Sidewinder comes out of retirement after being hired by the Assassins Guild to target Elektra and her allies.

=== Infiltrator ===

A second Sidewinder is hired by Death-Sting and Sharyd to infiltrate a S.H.I.E.L.D. station and retrieve the Zodiac Key as an early test mission. Sidewinder makes it past the neural shock unit and defeats the S.H.I.E.L.D. guards, but is killed after teleporting past an electric shield and being electrocuted.

===Gregory Bryan===

Gregory Bryan was made into the third Sidewinder under the orders of Hugh Jones and joined the Serpent Society. After Bryan leaves the group, Cobra uses the Brand Corporation's equipment (which had been stolen by the Serpent Society) to create a series of Sidewinder successors.

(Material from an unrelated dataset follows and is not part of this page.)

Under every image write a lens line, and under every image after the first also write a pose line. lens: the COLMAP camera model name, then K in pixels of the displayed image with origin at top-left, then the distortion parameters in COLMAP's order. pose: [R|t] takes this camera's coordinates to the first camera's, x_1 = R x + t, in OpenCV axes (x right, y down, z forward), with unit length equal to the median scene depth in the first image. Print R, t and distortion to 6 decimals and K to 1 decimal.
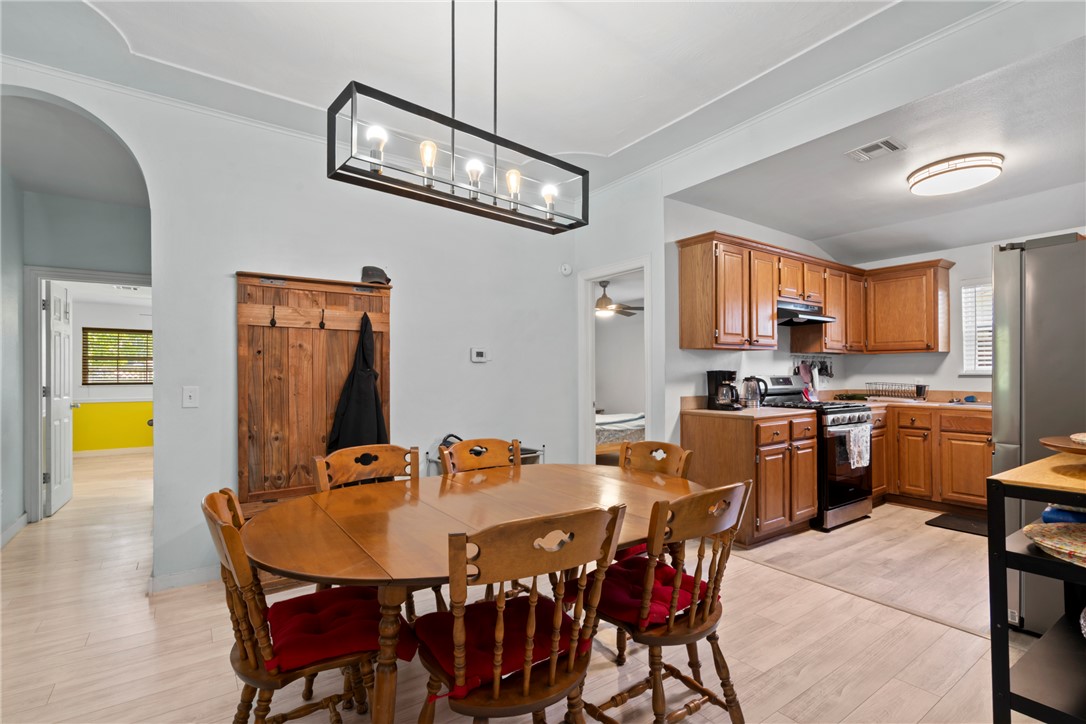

Sidewinder and the Serpent Society capture Captain America and Diamondback (who was really a Life Model Decoy) and hold them in their underground New York headquarters. Sidewinder is knocked out by Diamondback. S.H.I.E.L.D. subsequently takes Sidewinder and the rest of the Society into custody.

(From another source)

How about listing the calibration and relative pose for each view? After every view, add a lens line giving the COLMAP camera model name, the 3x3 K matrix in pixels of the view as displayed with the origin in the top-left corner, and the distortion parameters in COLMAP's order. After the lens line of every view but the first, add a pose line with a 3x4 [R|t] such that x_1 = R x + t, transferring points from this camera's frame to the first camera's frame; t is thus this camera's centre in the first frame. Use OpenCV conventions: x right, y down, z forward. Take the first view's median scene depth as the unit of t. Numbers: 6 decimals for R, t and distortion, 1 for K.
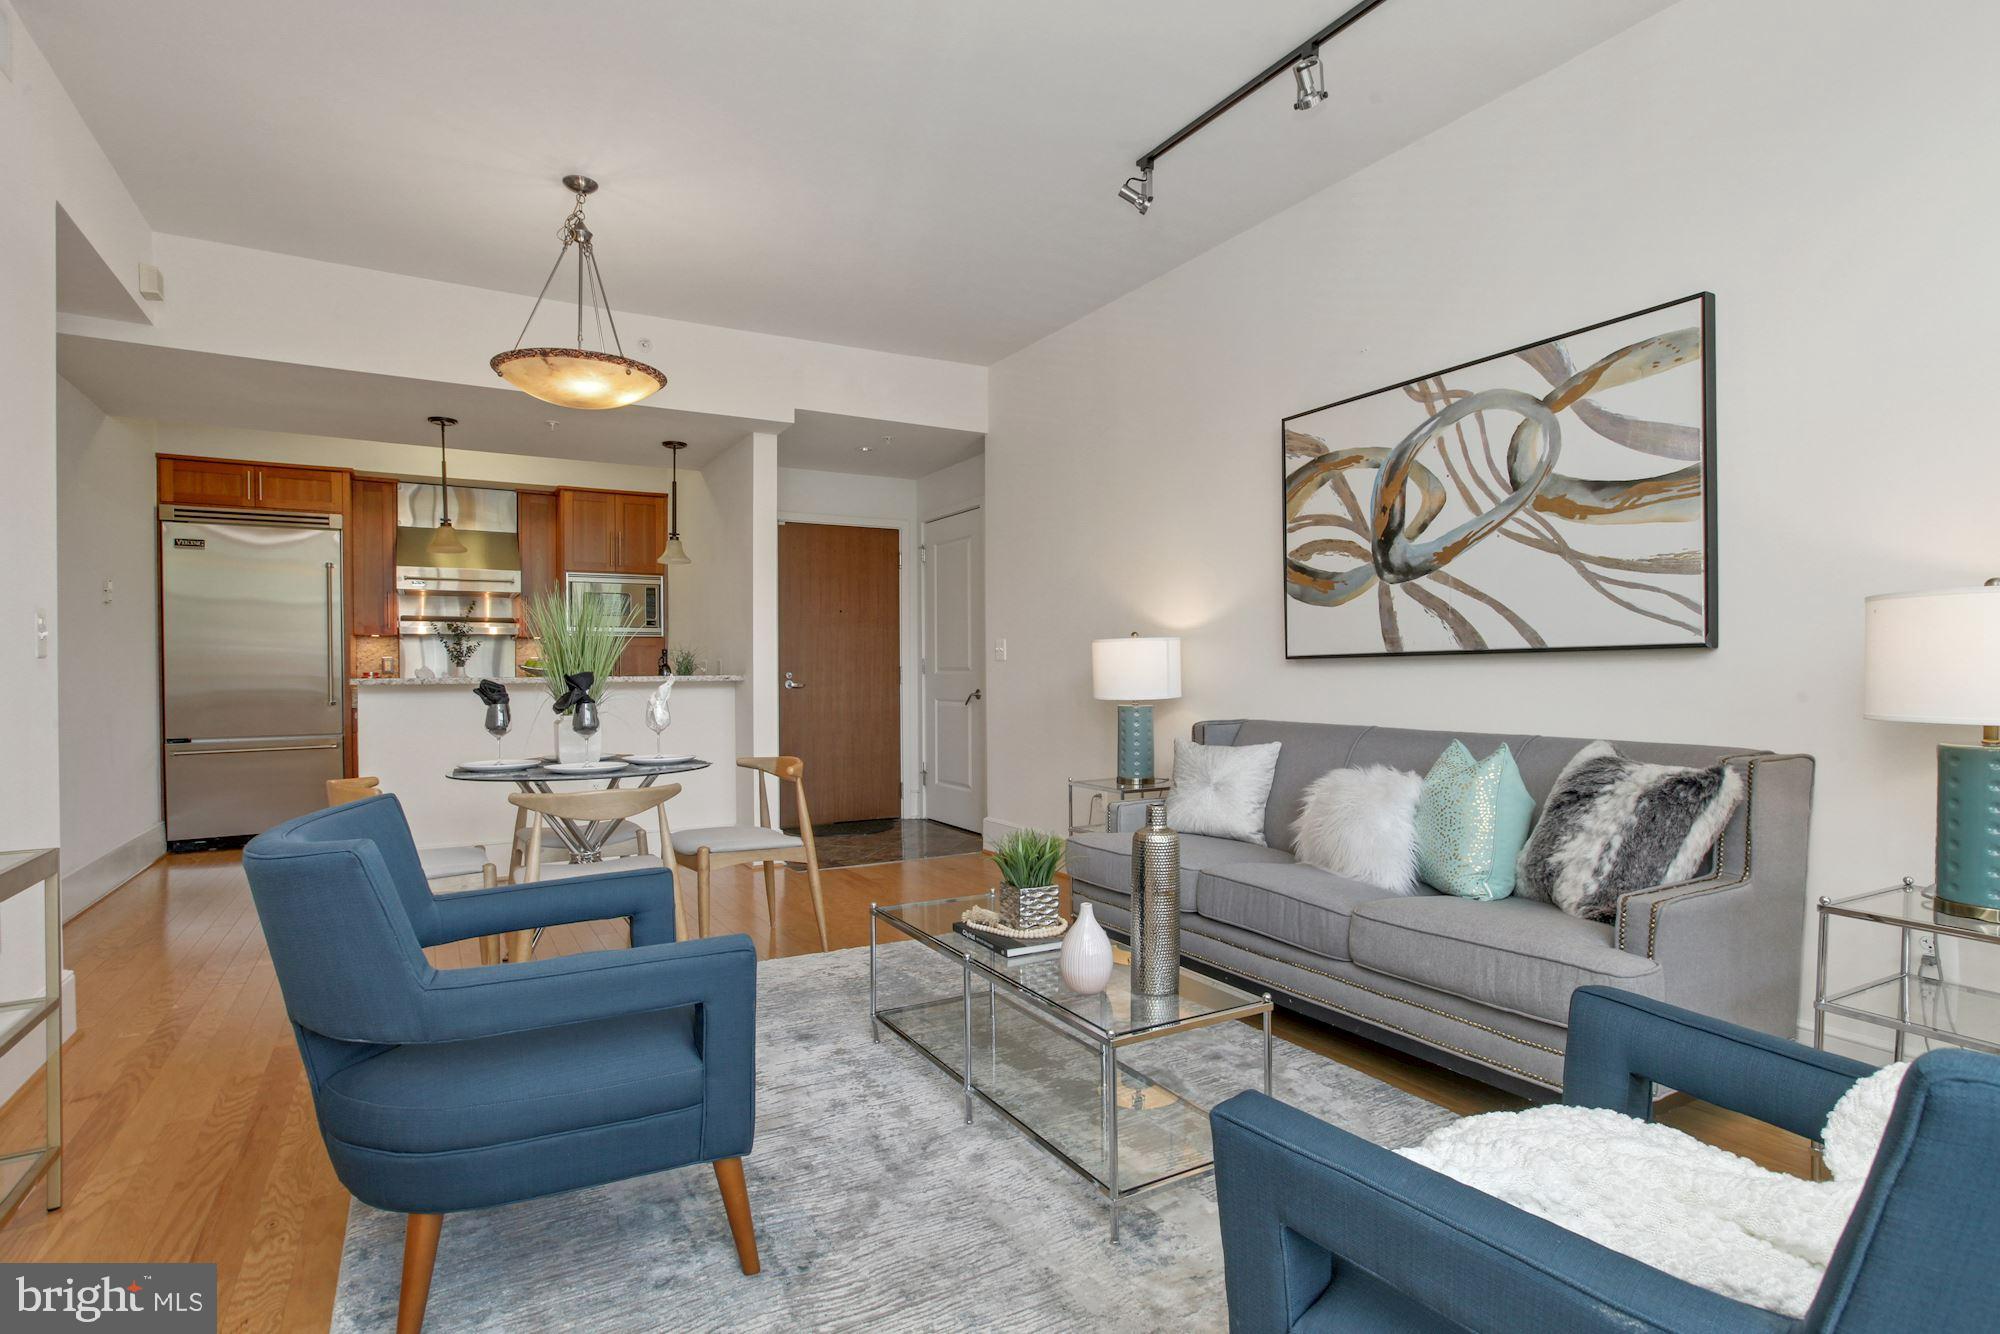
lens RADIAL K [[1014.0, 0, 990.0], [0, 1014.0, 671.3], [0, 0, 1]] dist [-0.000841, 0.000963]
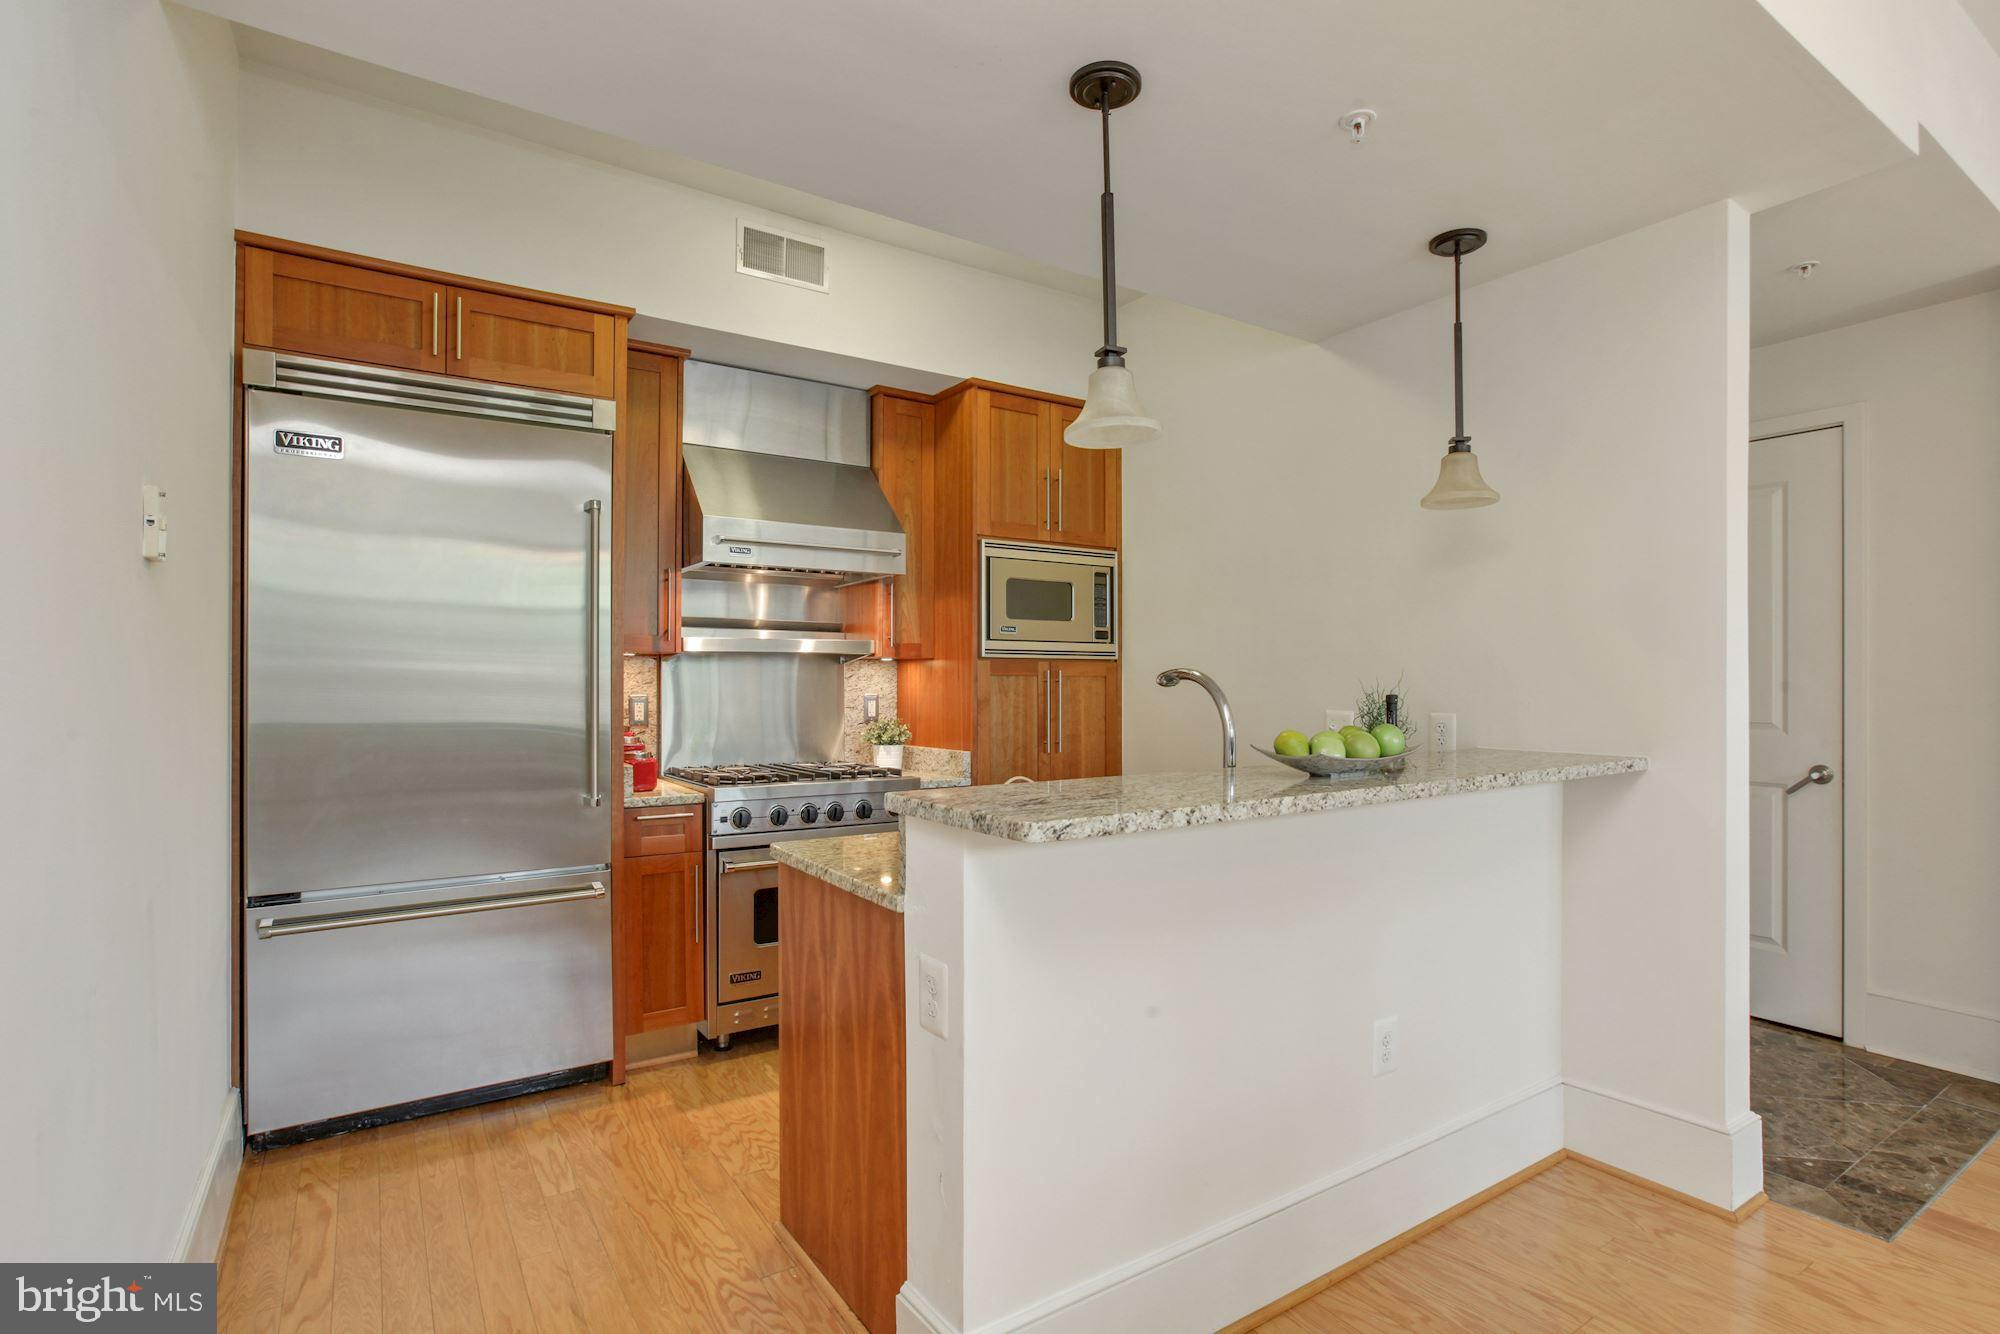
lens RADIAL K [[974.8, 0, 1001.4], [0, 974.8, 669.9], [0, 0, 1]] dist [-0.056935, 0.032898]
pose [[0.997072, 0.007926, 0.076051, -0.526334], [-0.006818, 0.999867, -0.014822, -0.024667], [-0.076158, 0.014260, 0.996994, 0.573894]]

During the Secret Invasion storyline, Sidewinder and the Society held a number of civilians hostage in a compound in the American Midwest, claiming they are protecting themselves from the Skrulls. However, they were easily defeated by Nova and his new Nova Corps.

In the All-New, All-Different Marvel publishing line, Sidewinder appears as a member of Viper's Serpent Society after it is rebranded as Serpent Solutions.

During the Secret Empire storyline, Sidewinder and the members of Serpent Solutions join Helmut Zemo's Army of Evil.

==Powers and abilities==
Sidewinder possesses a cloak, created by scientists at the Roxxon subsidiary Brand Corporation's mutagenics laboratory and based on Nth Projector technology, which contains electronic circuitry that enables the wearer to open an aperture into another dimension. Sidewinder activates the cloak mentally through a device implanted in his body, enabling him to travel "sideways" through interdimensional space, taking with him whatever he covers with his cloak. This allows him teleport up to 50 mi away in a single "jump". A cybernetic control chip implanted in Sidewinder's brain allows him to control it with pinpoint accuracy, and activate pre-programmed coordinates if he is knocked out or badly wounded. He has taken the precaution of implanting locator chips in his allies, allowing him to teleport to their location. Sidewinder can teleport anything that his cape can cover, up to the approximate size and shape of another human being. Sidewinder's armor provides protection against small-arms fire and a rebreather unit allowing him to survive underwater for extended periods. He also has the ability to emit energy tendrils from his forehead, which he calls his "Side Effects". It is not clear if this is a natural ability or a function of his armor. Seth Voelker possesses no actual superhuman powers. He is a skilled financial expert, business planner and strategist with an advanced degree in economics.

==Other versions==
An alternate universe version of Sidewinder from Earth-1610 appears in All-New Ultimates. This version is a member of the Serpent Skulls gang and lieutenant to Diamondback.

==In other media==
Seth Voelker / Sidewinder appears in Captain America: Brave New World, portrayed by Giancarlo Esposito. This version is the leader of the Serpent Society.